Principal photography for Sky Devils first took place from May 9 to June 12, 1931, with additional sequences shot from September 2 to early October 1931. The locations for the production included U.S. Army Air Corps March Field, San Pedro and Venice, California, along with Yuma, Arizona.

In order to recoup some of the investment made in Hell's Angels, Howard Hughes decided to recycle some of the sequences and unused footage for a pair of comedies set in the air, Cock of the Air and the Sky Devils. "The picture contained parts of the dogfight and ammunition bombing sequences..." (Note: Other productions ended up using the vast amount of footage left over from Hell's Angels.) The remaining aircraft from the earlier films, a total of 14 World War I-era aircraft, were assembled at the Metropolitan Airport in Van Nuys, California.

==Reception==
Mordaunt Hall of The New York Times described the film as "a boisterous affair, in which even the familiar mud-hole in the water is employed to arouse laughter. Yet, Mr. Boyd as Sergeant Hogan and Mr.
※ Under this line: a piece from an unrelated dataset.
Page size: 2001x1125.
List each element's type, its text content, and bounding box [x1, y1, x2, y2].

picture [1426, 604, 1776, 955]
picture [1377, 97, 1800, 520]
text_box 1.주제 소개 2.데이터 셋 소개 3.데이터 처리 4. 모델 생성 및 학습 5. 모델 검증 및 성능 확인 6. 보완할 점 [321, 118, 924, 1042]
Tracy as Private Wilkie attack their rôles with undeniable vigor. Many punches are exchanged and when that sort of thing gets tame a few bottles and glasses are broken, which is followed by automobile smash-ups and airplane crashes. Added to this there is the quasi-romantic side of the adventure, with Yola d'Avril and Ann Dvorak contributing their feminine wiles."

Aviation film historians Hardwick and Schnepf, however, noted that Sky Devils was an example in which "Howard Hughes figured he had made such a score with 'Hell's Angels', he'd try it again with much of the same aerial footage and new stars. It bombed."